STAT obtained eight emails between Tessier-Lavigne and Science editors, and these messages document attempts he made in 2016 to flag issues with the paper and offer potential corrections. In one of them, he wrote that he “wanted to follow up on my last message to see if there is any more information I can provide that could assist.”

Tessier-Lavigne almost followed up again in 2021, drafting an email to Science after PubPeer users again flagged issues with one of the papers, the panel reported, but he never actually messaged the journal. Science’s editor has publicly acknowledged that the journal erred in not publishing the corrections Tessier-Lavigne provided.

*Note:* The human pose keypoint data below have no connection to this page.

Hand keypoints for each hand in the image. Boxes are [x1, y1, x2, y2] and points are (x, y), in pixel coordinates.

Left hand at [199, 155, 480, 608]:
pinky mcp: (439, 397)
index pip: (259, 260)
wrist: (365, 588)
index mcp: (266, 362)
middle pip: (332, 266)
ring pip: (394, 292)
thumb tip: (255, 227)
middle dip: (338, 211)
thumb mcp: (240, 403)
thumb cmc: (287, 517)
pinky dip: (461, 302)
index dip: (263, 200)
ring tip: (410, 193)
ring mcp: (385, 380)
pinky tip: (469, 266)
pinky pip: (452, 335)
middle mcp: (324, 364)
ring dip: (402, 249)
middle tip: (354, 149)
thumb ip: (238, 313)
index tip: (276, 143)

The investigative report also grapples with Tessier-Lavigne’s decision not to retract or correct the 2009 Nature paper. Subsequent studies, some of which were co-authored by Tessier-Lavigne, debunked aspects of the original paper. For instance, researchers later concluded that a fragment of APP dubbed N-APP doesn’t bind efficiently to DR6, and they also learned that APP does not have to be cut before latching onto DR6. The original model also proposed that an enzyme known as caspase 3 regulated the death of neurons but not of the connections between them, which turned out not to be true.

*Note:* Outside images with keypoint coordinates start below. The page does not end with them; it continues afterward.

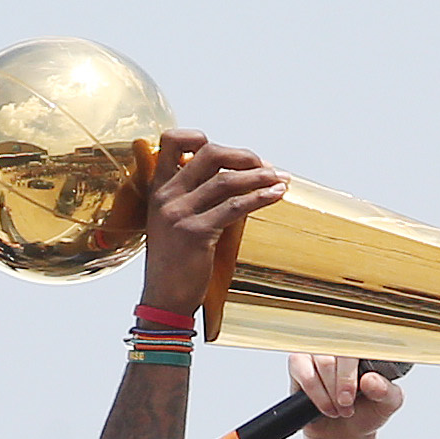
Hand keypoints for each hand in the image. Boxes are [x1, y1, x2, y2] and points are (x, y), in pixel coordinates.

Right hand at [138, 130, 287, 316]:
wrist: (164, 299)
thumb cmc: (174, 262)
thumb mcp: (173, 222)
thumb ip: (192, 197)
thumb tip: (233, 178)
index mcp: (158, 188)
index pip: (171, 141)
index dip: (200, 138)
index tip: (228, 154)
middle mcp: (166, 195)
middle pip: (209, 154)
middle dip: (244, 156)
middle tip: (266, 166)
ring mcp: (179, 213)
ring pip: (226, 179)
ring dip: (259, 176)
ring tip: (281, 179)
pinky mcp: (196, 233)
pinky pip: (234, 207)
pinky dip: (260, 198)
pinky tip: (276, 195)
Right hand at [293, 354, 405, 438]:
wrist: (345, 434)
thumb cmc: (367, 411)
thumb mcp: (387, 404)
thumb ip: (386, 391)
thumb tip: (370, 380)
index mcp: (368, 346)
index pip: (364, 342)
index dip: (361, 367)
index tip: (362, 389)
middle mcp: (343, 344)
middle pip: (342, 353)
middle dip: (344, 384)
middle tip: (348, 405)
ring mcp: (320, 351)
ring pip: (324, 362)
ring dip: (331, 392)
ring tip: (338, 409)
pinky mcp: (299, 362)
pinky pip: (304, 371)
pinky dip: (316, 393)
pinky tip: (325, 406)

Tessier-Lavigne and several other researchers have pointed out that making new discoveries and overturning old assumptions is a normal and healthy part of scientific progress. But while the outside panel found his efforts to correct the record through additional papers to be within standard practice, they called the decision not to correct or retract the original paper “suboptimal.”

In his own statement, Tessier-Lavigne implied that he now plans to correct the 2009 Nature paper.

The panel also investigated the culture of Tessier-Lavigne’s labs during his time at the University of California, San Francisco, Genentech, Rockefeller, and Stanford. They noted that many of his former postdocs praised the dedication to scientific excellence and rigor, but that others raised concerns that the lab tended to reward those who could generate splashy results. The panel didn’t find evidence that Tessier-Lavigne deliberately created such an environment, but noted that the pressure to publish, which is pervasive in science, can push researchers to manipulate data.

Tessier-Lavigne was provided a copy of the special committee’s report a few days ago as a courtesy, Filip told STAT, since he was the central focus of the investigation, but the panel did not solicit Tessier-Lavigne’s feedback on its contents.

This story has been updated with reaction to the report.